Expansion by Kontepo’s competitors would suggest that this is true. Funding Circle, a fintech lender to SMEs, started offering a BNPL program called FlexiPay to corporate clients after a successful pilot. Berlin-based Billie, another B2B BNPL provider, is valued at over half a billion dollars and recently secured funding from Klarna and Chinese tech giant Tencent. Smaller entrants in the sector with major funding rounds include Playter, Hokodo, Mondu and Tranch.
While consumer-focused BNPL startups have seen their valuations plummet in recent months and share prices plummet, investors are largely bullish on B2B BNPL as a product category — aside from the payer’s risk of insolvency. As a recent CNBC piece notesBNPL services are proving particularly popular with SMEs, which are the victims of rising inflation.
Concerning the prevalence of paper checks in B2B, Meehan admits it’s a difficult problem to overcome — along with rising interest rates, which make the terms of certain payment plans less attractive. But on the first point, Meehan notes that the pandemic has caused a migration to e-commerce models for many B2B industries.
“Kontempo has signed contracts with 26 trading partners in Mexico.
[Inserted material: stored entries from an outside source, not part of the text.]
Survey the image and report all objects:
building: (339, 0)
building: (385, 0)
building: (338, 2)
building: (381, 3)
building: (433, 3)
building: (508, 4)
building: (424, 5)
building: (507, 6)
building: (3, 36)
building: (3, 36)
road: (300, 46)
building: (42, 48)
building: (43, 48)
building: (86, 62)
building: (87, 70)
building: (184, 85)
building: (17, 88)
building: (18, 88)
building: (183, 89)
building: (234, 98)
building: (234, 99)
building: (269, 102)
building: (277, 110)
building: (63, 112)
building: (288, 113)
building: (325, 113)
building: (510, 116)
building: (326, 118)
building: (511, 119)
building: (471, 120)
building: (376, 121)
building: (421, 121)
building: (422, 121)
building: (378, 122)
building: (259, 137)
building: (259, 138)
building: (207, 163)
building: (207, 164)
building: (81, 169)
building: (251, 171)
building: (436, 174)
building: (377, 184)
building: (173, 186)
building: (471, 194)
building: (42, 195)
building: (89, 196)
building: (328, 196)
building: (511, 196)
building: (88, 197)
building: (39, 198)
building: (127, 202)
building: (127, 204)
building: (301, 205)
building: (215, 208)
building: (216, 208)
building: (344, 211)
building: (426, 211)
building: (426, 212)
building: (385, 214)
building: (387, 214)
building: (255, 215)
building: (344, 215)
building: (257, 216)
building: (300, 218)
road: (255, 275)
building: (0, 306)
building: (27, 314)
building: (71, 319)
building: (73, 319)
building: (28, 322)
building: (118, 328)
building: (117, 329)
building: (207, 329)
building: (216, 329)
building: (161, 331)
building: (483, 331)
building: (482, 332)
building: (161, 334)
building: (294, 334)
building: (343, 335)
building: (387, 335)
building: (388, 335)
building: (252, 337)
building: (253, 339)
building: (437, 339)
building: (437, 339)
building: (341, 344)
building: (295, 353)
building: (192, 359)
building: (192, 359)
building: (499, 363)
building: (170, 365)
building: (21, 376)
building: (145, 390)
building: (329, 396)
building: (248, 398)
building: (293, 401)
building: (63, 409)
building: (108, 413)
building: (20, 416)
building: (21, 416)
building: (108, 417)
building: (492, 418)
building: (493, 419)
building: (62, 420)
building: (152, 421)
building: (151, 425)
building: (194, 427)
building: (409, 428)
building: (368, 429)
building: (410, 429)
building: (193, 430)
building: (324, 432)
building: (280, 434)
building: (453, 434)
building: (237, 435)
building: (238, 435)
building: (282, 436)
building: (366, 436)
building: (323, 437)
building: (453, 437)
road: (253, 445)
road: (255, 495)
These 26 trading partners represent access to more than 100,000 SME ‘buyers’ or end users of our product,” Meehan said when asked about Kontempo’s early market appeal and near-term growth prospects. “The company is on track to process approximately $1 million in payment volumes each month by the end of 2022… We’ve had a runway for over three years.”
Kontempo plans to “at least” double its 11-person workforce by the end of the year, Meehan said. To date, the company has raised $32.5 million in venture capital. Portage led the round with participation from Scor P&C Ventures, Upper90 (which also provided the credit facility), Ignia, Tectonic Ventures and Asymmetric Capital Partners.